:: Excerpted passage ::

Standard feathering used to be 80 to 85 degrees, but paddlers have found that they can reap the benefits of feathering with less extreme feathering angles. 60 degrees is common these days, and even some 45 degree paddles have shown up in whitewater circles.
Indexing is what allows you to tell which way your paddle blades are pointing, and it’s obviously important to know that without looking at the blade (especially on the face of a large wave, when you’re about to be creamed, and you’ll need your Eskimo roll).
Indexing is a personal preference, and there are two main ways to do it. One is to shape the shaft itself so that it is ovalized in your hands, which is simple and low-tech. The other way to do it is to add a piece of material on the outside of the paddle on your index side (usually your right hand if you’re right-handed). There are subtle advantages to both systems, and personal preference usually determines which you end up with.

:::
:: Provided data ::

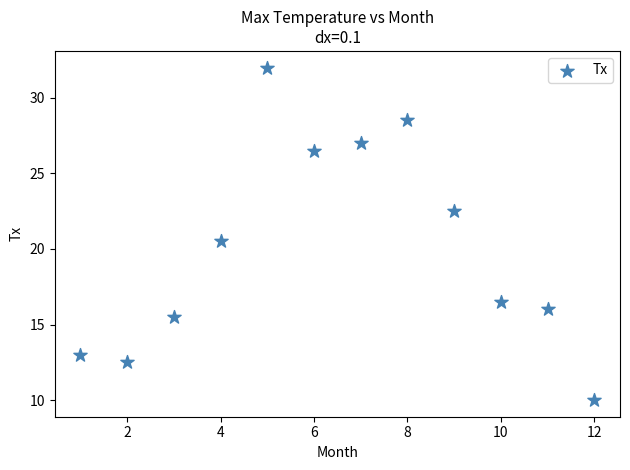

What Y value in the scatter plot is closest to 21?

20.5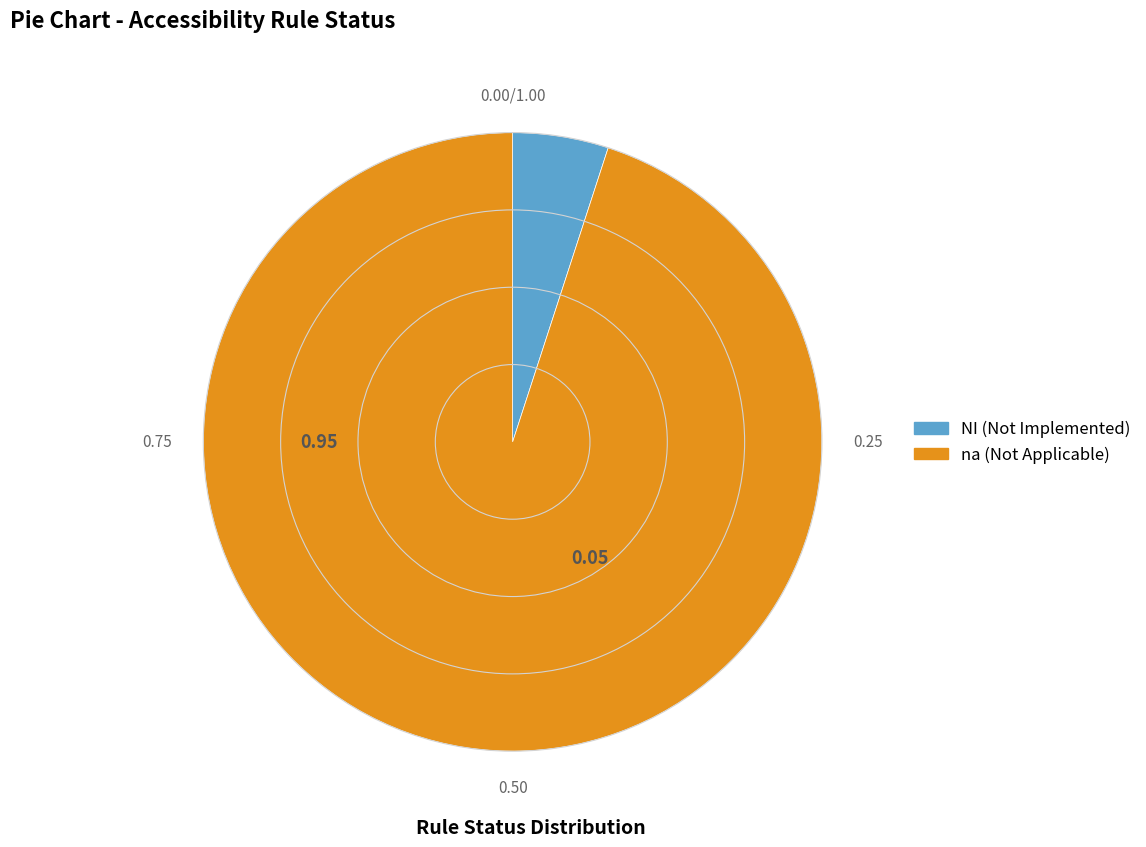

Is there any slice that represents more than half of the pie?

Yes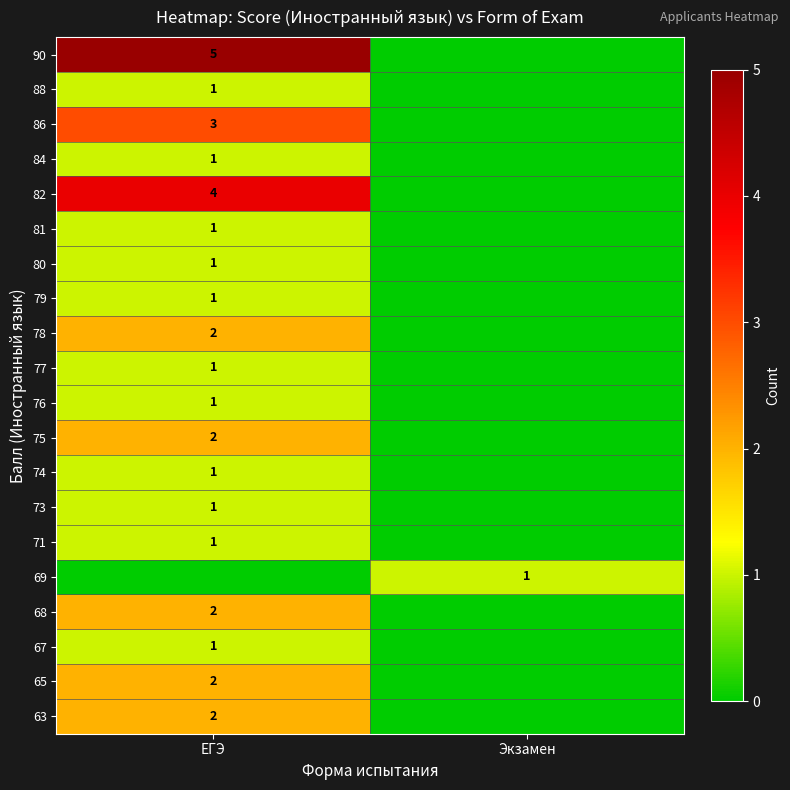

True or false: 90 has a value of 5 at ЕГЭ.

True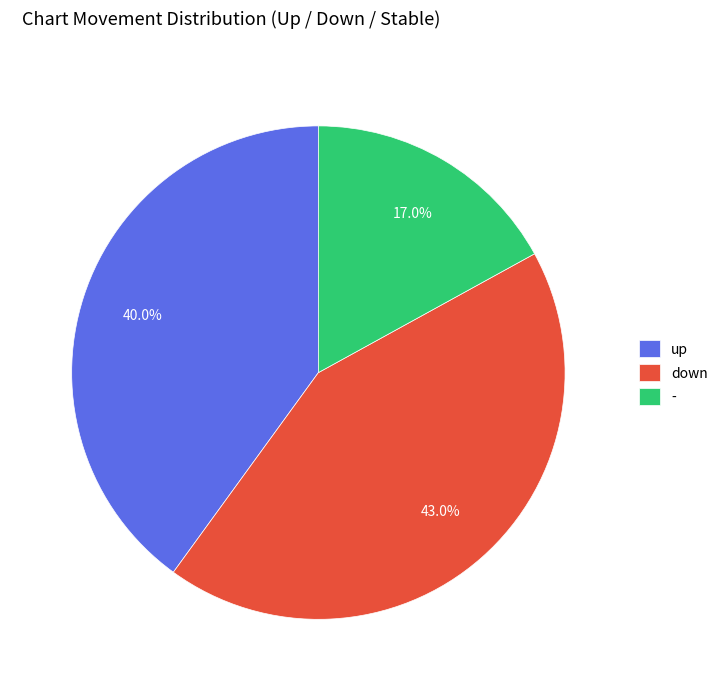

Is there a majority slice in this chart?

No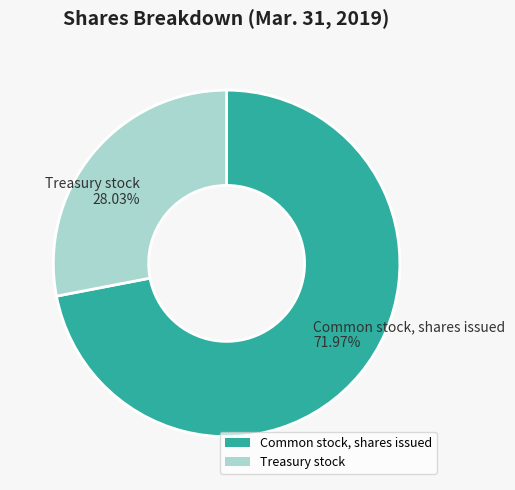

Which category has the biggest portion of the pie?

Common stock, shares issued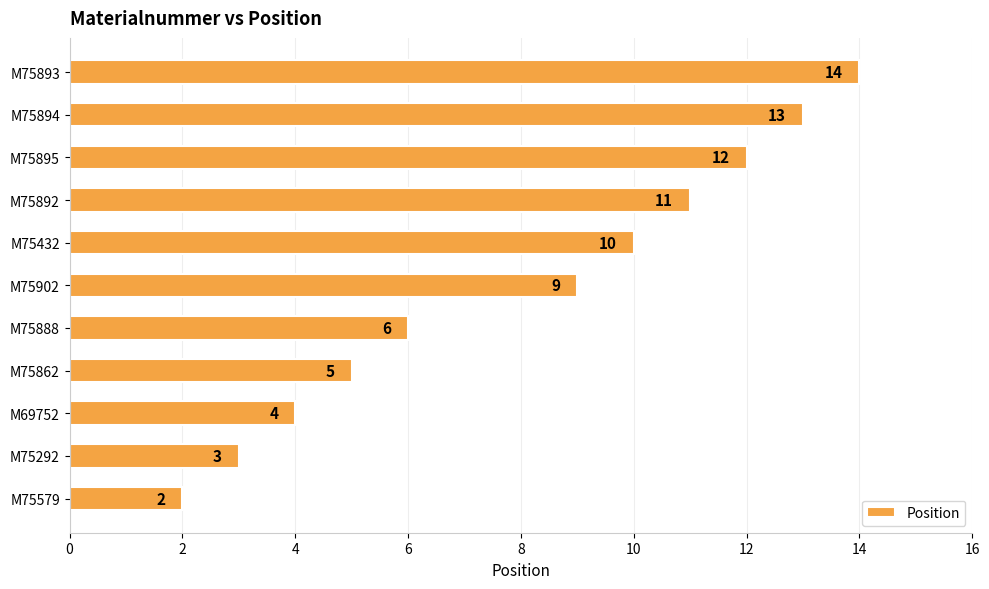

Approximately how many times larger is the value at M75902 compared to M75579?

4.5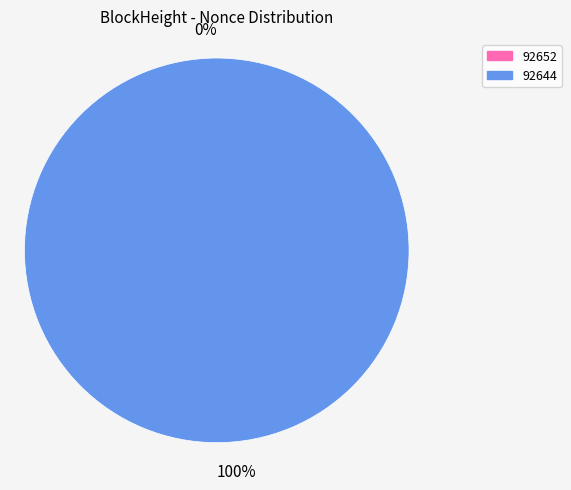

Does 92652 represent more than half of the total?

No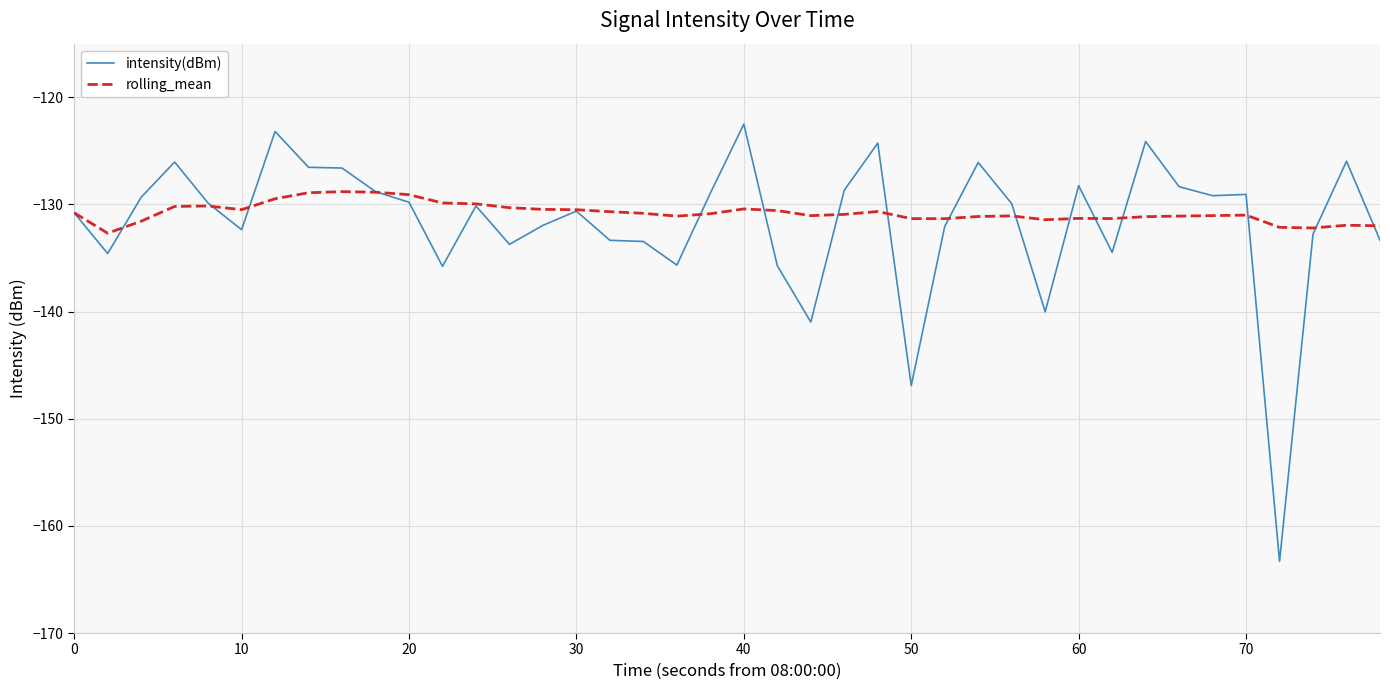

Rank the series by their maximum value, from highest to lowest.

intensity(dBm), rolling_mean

:::

§ Task prompt
Write the next part of the passage on kayak paddle feathering and indexing, starting after its final sentence. The rows come from a different source than the text.

§ Result of the task
Whitewater Kayak Paddles
This is the easiest category of all to size. Basically, you start with a 200 centimeter paddle and go from there. Seriously, that’s what we sell to most people. People with stronger shoulder joints or ex-slalom racers may want a slightly longer paddle, like a 203 centimeter paddle, but that is rare. Extreme hairboaters may want a shorter paddle to increase their cadence (since every stroke is an effective brace), but rarely do we see paddles shorter than 194 centimeters. The trend is toward shorter paddles.
Feather is usually 45 or 60 in whitewater paddles. Since they are not usually paddling in big open water, whitewater paddlers usually choose paddles based on their preference for keeping their cadence quick. 45 degree feathers allow a split second more time in recovery and new stroke, and allow more rodeo maneuvers.